Für die Bündner Männer jedenfalls beginnt jetzt wieder die Zeit der Freiheit. Die Veränderungen sind radikal. Schluss mit den verhassten Revieren. Schluss mit den Fisimatenten. Fertig Halali. Erasmus hätte eine andere Geschichte verfasst, wenn er die neuen Jäger gesehen hätte. Und fast fünfhundert Jahre später ist es an der Zeit, sie niederzuschreiben:

Dies ist die Geschichte meiner Zwillingsonkel, Gion Battesta und Gion Evangelist Silvester, Settembrini genannt, wenn sie nicht beide beisammen waren. Gemsjäger, Bewunderer des Himmels, Literaten. Literaten, ohne selber Literatur zu machen. Literaten in dem Sinne, dass sie Homer und Herodot, Plinius und Plutarch und all die anderen glänzenden Autoren unserer Kultur lasen und mit ihnen lebten. Sie waren Bergler, nicht zuletzt darum, weil sie schonungslos jenen fürchterlichen, per Kilo gehandelten «Monta Blau» rauchten, und einen noch fataleren Montagner tranken.

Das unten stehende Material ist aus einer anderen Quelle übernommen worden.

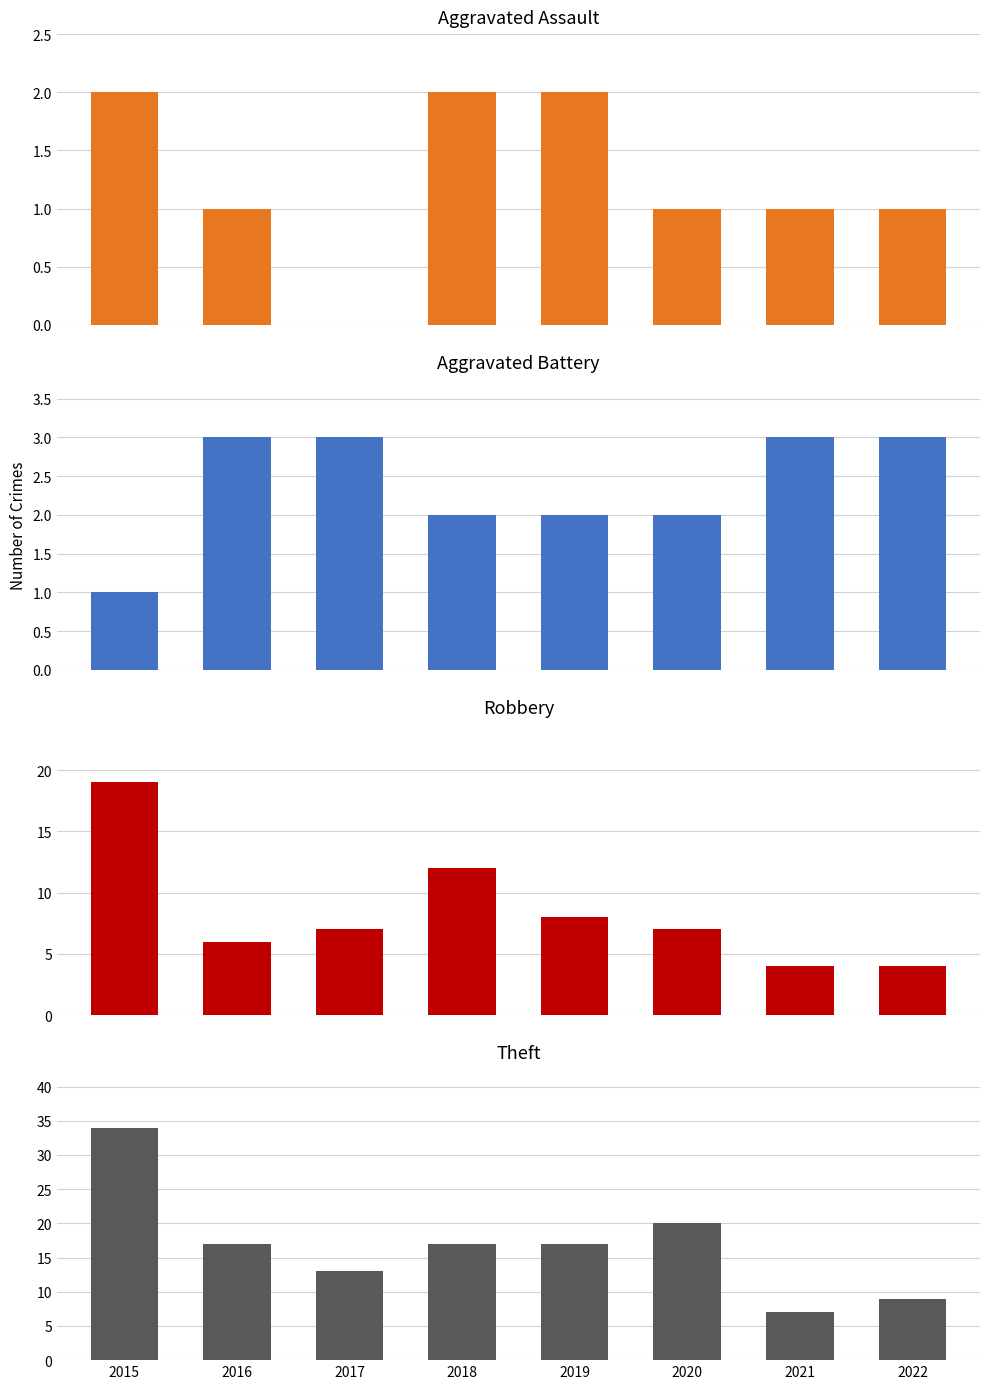

Reading right to left, list all the values displayed in this chart.

Aggravated Assault: 2022=1	2021=1	2020=1	2019=2	2018=2	2017=0	2016=1	2015=2
Aggravated Battery: 2022=3	2021=3	2020=2	2019=2	2018=2	2017=3	2016=3	2015=1
Robbery: 2022=4	2021=4	2020=7	2019=8	2018=12	2017=7	2016=6	2015=19
Theft: 2022=9	2021=7	2020=20	2019=17	2018=17	2017=13	2016=17	2015=34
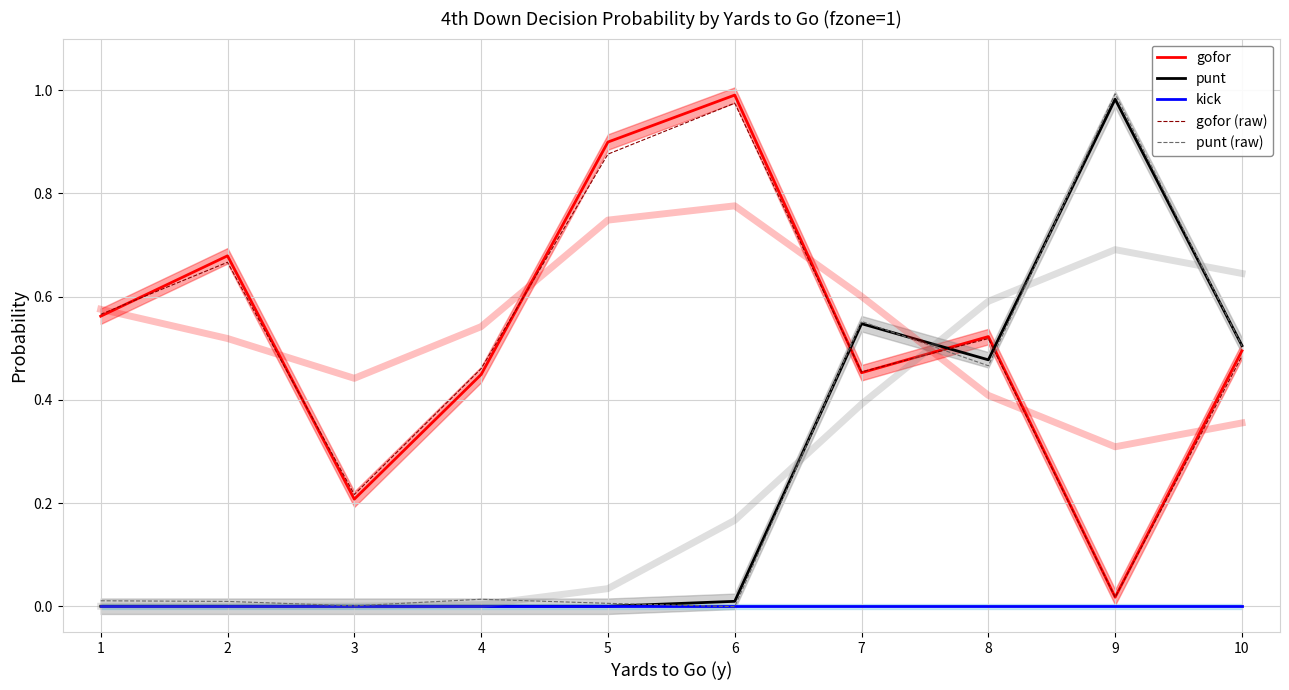

True or false: punt (raw) has more than 1 points higher than both neighbors.

True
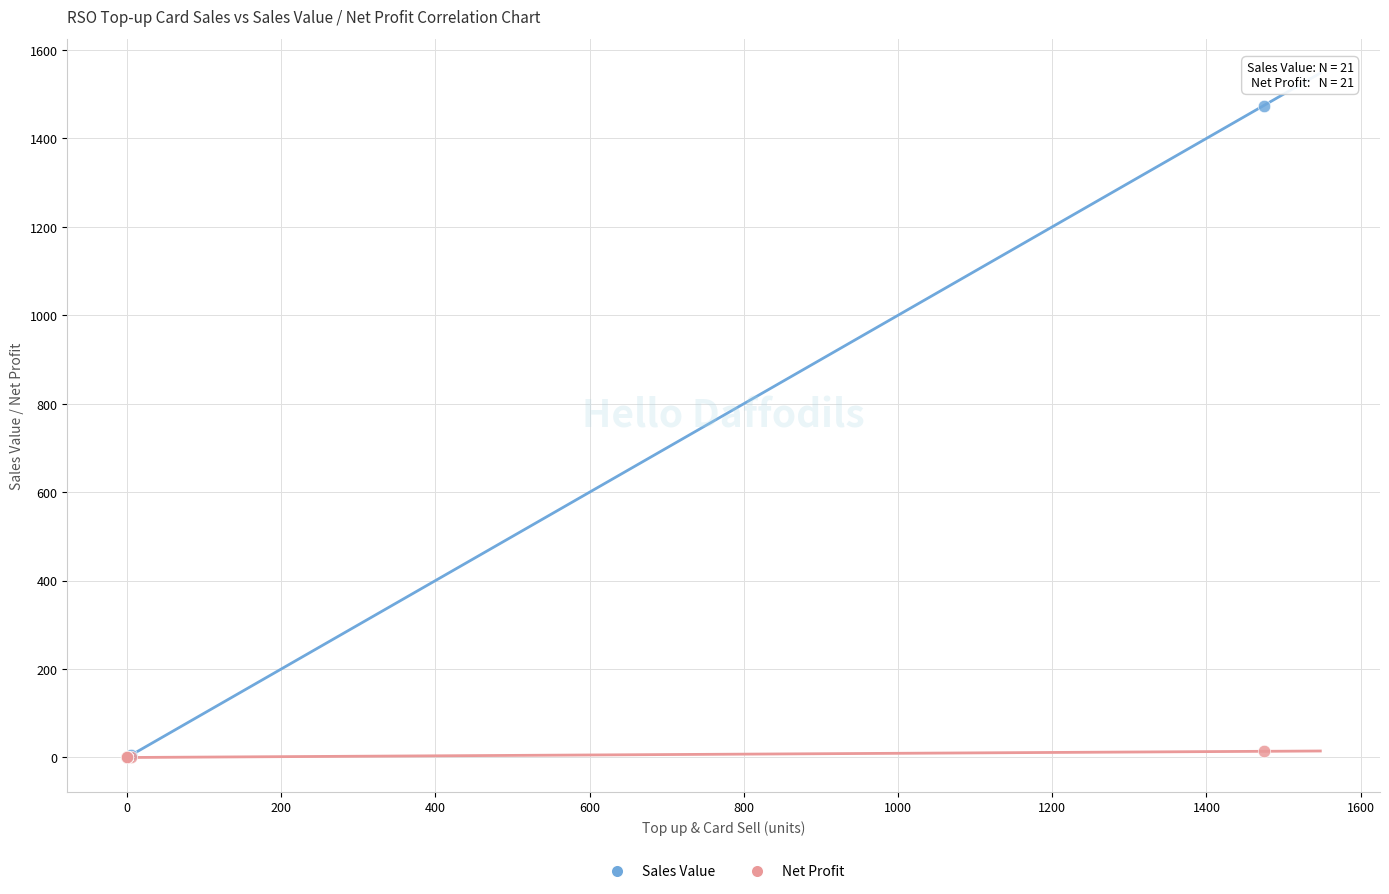

What are all the series names shown in the legend?

Sales Value, Net Profit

Montagner trinken und Montaigne lesen, das war die Devise dieser beiden Meister im Pissen gegen den Wind. Auf der Jagd arbeitet man immer gegen den Wind. Gemsen und Bücher waren ihr Leben. Manch einer mag ebenso viele Gemsen ebenso viele Stunden zu Tal gebuckelt haben wie Settembrini. Aber keiner hat so viele dicke Wälzer über Grund und Grat geschleppt wie Settembrini. Die Literatur war sein Seelenelixier.